One limitation of the present study was the absence of neurophysiological tests such as needle electromyography to exclude women with PFM nerve injury. However, even though these women were not excluded, the interventions investigated still showed a positive effect. Another limitation was the absence of imaging methods such as ultrasound to analyze the PFM contractions. The intra-examiner reliability of the method used to assess our primary outcome (MOS) has been shown to range from moderate to very good.14, 16 More than one study in the literature has indicated a moderate to strong positive correlation between MOS and ultrasound evaluation of PFM function.28, 29 Thus, from a clinical point of view, the use of vaginal palpation could be considered a sufficiently satisfactory outcome for assessing voluntary PFM contraction capacity.21, 30
The strong points of this study included its study design, the concealed allocation, the use of reliable outcome measures, and a blinded experienced assessor.
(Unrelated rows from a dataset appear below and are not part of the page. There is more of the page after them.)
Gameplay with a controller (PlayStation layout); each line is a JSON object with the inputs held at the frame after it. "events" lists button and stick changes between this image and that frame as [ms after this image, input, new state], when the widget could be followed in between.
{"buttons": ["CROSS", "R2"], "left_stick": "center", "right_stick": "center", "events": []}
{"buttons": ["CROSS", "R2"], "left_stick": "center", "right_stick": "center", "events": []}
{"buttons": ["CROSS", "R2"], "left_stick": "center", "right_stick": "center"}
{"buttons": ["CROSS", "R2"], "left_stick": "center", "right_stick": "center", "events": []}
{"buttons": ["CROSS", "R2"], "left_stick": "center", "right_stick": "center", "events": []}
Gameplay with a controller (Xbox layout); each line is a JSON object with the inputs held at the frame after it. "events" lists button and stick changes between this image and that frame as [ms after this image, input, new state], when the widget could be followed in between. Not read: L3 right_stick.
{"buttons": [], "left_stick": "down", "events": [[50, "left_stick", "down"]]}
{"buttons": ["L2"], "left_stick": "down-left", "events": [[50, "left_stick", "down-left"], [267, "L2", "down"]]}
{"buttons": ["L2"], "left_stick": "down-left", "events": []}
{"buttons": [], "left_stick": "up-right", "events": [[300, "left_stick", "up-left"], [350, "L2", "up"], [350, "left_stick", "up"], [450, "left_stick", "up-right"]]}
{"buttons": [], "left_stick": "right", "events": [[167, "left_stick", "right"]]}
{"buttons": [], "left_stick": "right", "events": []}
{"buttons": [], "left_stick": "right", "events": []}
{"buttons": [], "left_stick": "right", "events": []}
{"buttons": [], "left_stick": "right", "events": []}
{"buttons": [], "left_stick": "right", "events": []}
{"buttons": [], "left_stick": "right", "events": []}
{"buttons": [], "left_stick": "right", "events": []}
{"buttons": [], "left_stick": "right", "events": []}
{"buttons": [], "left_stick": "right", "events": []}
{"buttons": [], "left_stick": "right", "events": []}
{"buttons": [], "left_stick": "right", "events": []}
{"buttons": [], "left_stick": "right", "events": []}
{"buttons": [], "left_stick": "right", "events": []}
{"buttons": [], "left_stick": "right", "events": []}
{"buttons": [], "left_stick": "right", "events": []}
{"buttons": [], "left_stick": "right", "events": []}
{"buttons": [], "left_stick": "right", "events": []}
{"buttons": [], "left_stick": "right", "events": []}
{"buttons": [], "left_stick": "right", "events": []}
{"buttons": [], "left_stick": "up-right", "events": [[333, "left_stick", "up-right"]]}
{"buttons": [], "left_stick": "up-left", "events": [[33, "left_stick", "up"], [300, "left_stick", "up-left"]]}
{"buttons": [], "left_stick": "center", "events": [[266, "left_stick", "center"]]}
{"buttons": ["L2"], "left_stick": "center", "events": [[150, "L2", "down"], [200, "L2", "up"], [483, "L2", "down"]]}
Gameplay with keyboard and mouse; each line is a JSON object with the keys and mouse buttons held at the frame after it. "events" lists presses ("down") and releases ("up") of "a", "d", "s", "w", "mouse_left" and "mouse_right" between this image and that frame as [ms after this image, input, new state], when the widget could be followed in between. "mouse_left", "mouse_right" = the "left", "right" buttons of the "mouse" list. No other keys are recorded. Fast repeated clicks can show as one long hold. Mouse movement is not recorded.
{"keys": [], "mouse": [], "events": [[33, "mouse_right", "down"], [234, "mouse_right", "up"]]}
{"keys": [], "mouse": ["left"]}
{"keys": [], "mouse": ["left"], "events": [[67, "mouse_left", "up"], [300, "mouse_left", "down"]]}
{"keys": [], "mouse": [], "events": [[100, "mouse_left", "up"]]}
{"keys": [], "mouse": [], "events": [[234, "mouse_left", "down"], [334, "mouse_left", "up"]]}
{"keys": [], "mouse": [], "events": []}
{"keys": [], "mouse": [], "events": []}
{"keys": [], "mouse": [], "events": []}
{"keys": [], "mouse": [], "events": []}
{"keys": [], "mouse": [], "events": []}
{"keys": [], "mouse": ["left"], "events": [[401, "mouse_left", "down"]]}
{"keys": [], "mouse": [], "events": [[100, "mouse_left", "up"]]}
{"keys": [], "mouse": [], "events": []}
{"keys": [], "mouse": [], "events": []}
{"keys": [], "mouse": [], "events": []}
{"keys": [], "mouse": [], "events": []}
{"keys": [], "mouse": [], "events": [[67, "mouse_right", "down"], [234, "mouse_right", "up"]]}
In addition, adherence of the three intervention groups was excellent and the participants did not report any adverse effects or complications.
Conclusion
Vaginal palpation with or without posterior pelvic tilt was the most effective intervention for facilitating voluntary PFM contraction in women, when compared with intravaginal electrical stimulation and a control group. Vaginal palpation was the most effective in improving urinary incontinence compared to the other interventions.
Funding sources
Funding: This work was supported by the Foundation for Support to Teaching, Research and Assistance (FAEPA) of the University of São Paulo.
Conflicts of interest
The authors declare no conflicts of interest.